Banyak TPA Ditutup, DPRD Bangkalan Minta DLH Cari Pembuangan Sampah Alternatif

Struktur Organisasi

Pengelolaan sampah di Bangkalan masih menjadi masalah serius yang perlu diatasi. DPRD Bangkalan telah menyoroti masalah ini, terutama keberadaan lokasi tempat pembuangan akhir (TPA) yang sering ditutup karena kontraknya telah berakhir. Reza Teguh Wibowo, Ketua Komisi III, meminta DLH untuk mencari lokasi alternatif seperti yang baru ditemukan di Bandeng Dejeh, Tanjung Bumi. Masalah lain yang perlu diselesaikan adalah kekurangan armada pengangkut sampah, upah petugas kebersihan yang rendah, dan minimnya tempat pengolahan sampah terpadu (TPST) dan rumah daur ulang (RDU) di setiap kelurahan. Untuk mengoptimalkan kapasitas TPST hingga 100 ton per hari, hal ini harus segera ditangani. Dalam upaya mengatasi masalah ini, diperlukan terobosan baru dalam pengelolaan sampah di Bangkalan.

Untuk berhasil dalam pengelolaan sampah, penting untuk berkolaborasi dengan pihak lain seperti PT Semen Gresik dan mengambil pelajaran dari keberhasilan Surabaya dalam hal tersebut. OPD juga diminta untuk lebih kreatif dan inovatif dalam mengalokasikan dana yang cukup untuk pengelolaan sampah dan meningkatkan kesejahteraan masyarakat.

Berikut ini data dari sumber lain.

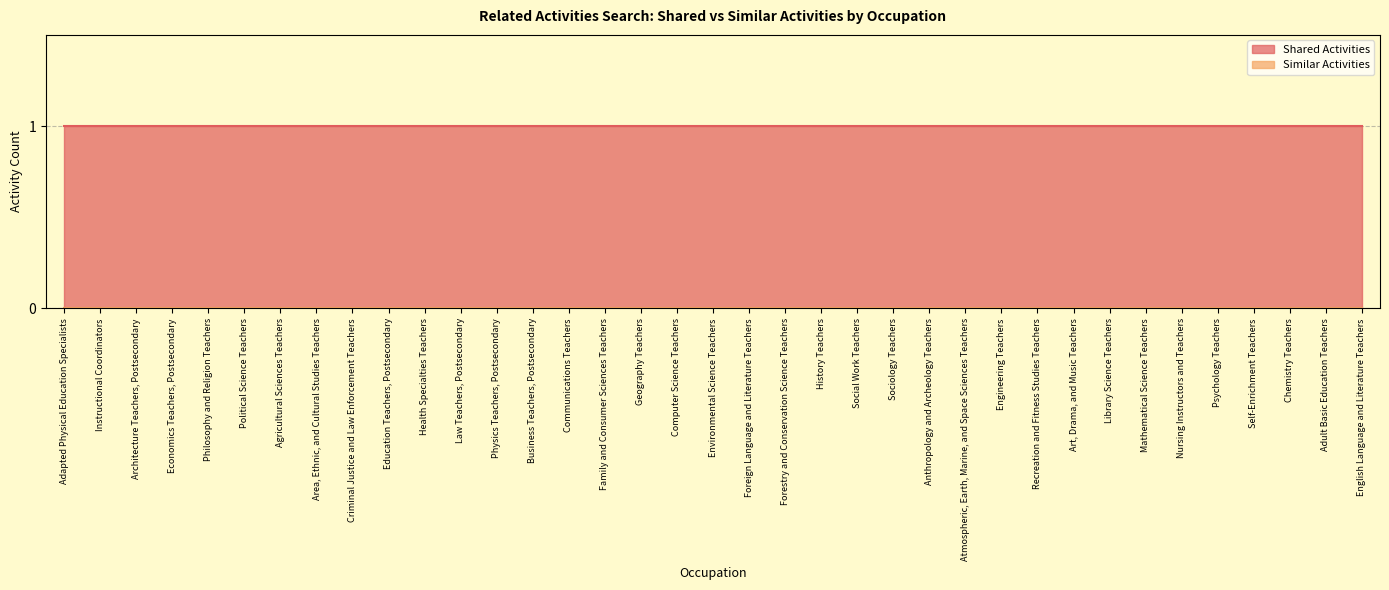

True or false: Similar Activities has more than 0 points higher than both neighbors.

False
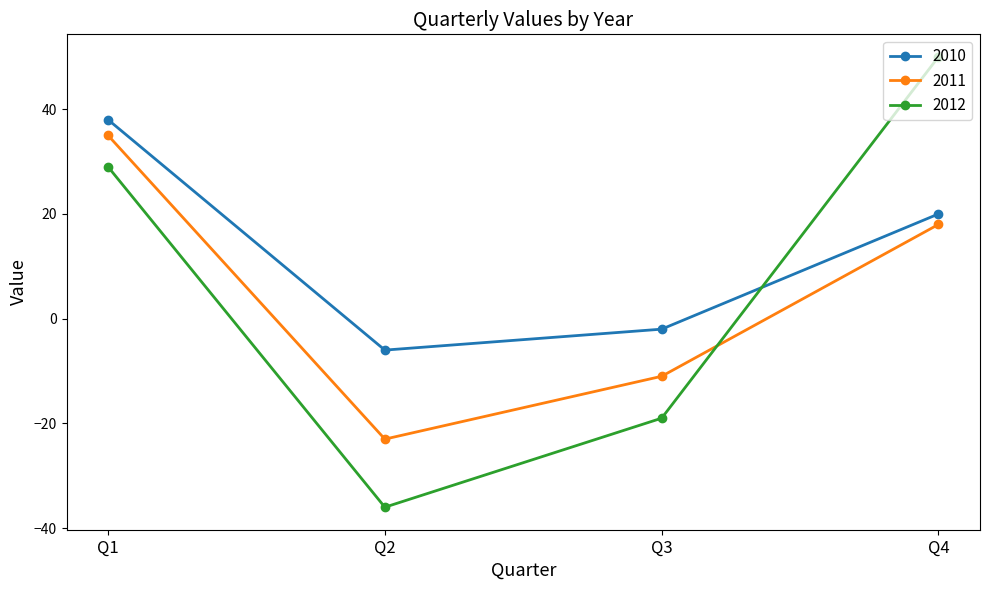

What are all the series names shown in the legend?

2010, 2011, 2012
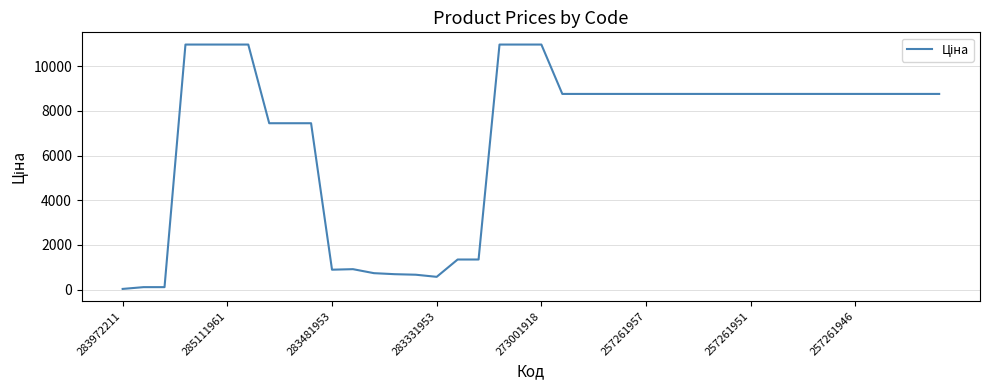

What is the maximum value shown in the chart?

10964.4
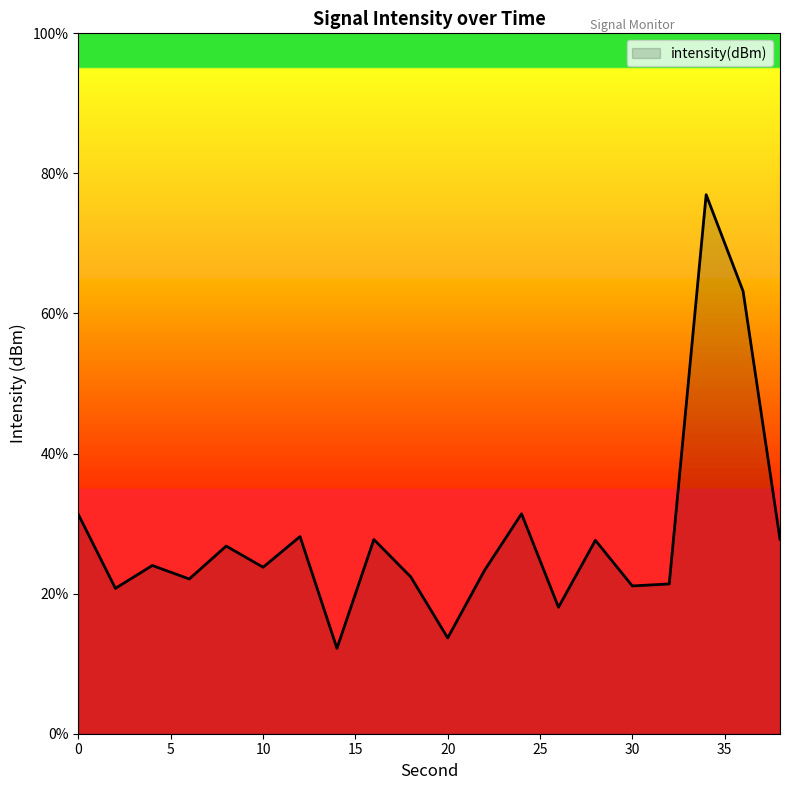

What is the difference between the maximum and minimum values?

64.8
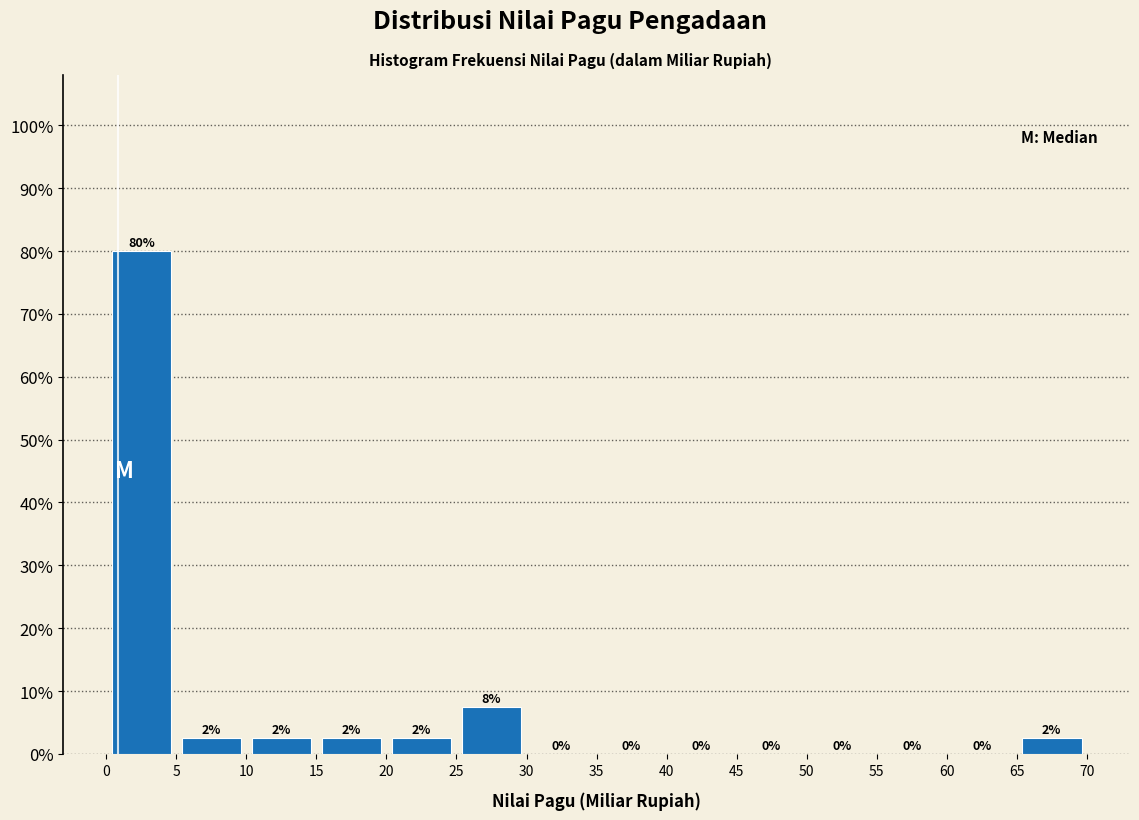

Over which range of the x-axis is the bar tallest?

0 to 5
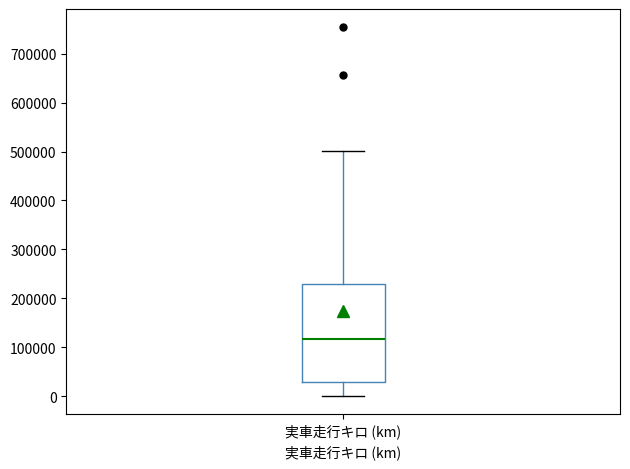

Read this box plot against the y-axis: the position of the median line, the range covered by the box, and the ends of both whiskers. The values are not printed on the chart, so give them approximately, as read against the axis.

median 120000, box 30000 to 230000, whiskers 0 to 500000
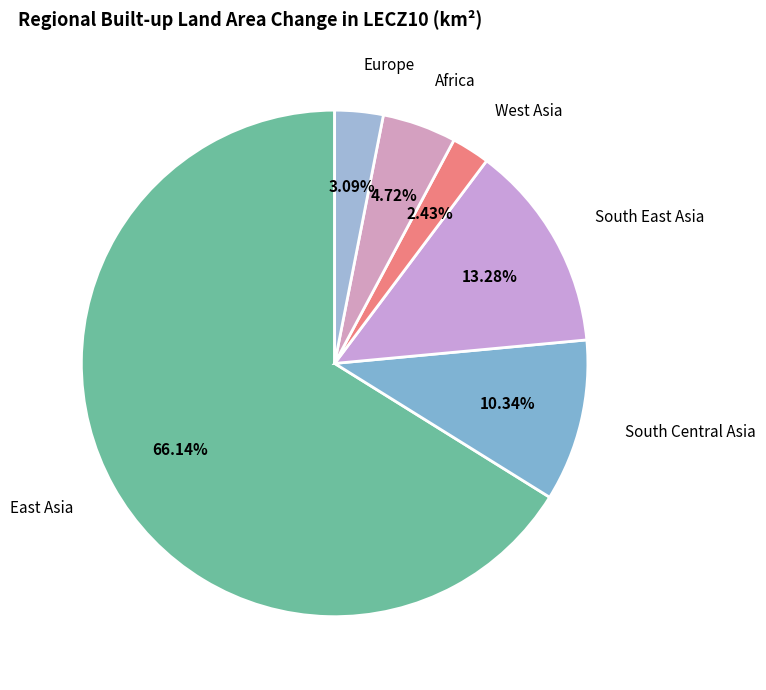

To the nearest percent, what percentage of the pie is South Central Asia?

10%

Menurut Yudistira Ardi Nugroho, Kabid Pengelolaan Sampah dan Limbah B3 DLH Bangkalan, target pengelolaan 225 ton sampah per bulan hampir tercapai, dengan realisasi saat ini mencapai 220 ton.

Dalam upaya untuk mendukung pengelolaan sampah yang lebih efektif, kami melakukan proses optimalisasi melalui RDU dan TPST. Hasil dari pengolahan ini akan menjadi sumber pendapatan bagi daerah melalui perjanjian bagi hasil dengan perusahaan mitra. Tujuan kami adalah memastikan bahwa semua sampah masuk ke TPST dan menghasilkan nilai ekonomi yang sesuai dengan perjanjian. Ini adalah langkah penting dalam meningkatkan manajemen sampah secara keseluruhan.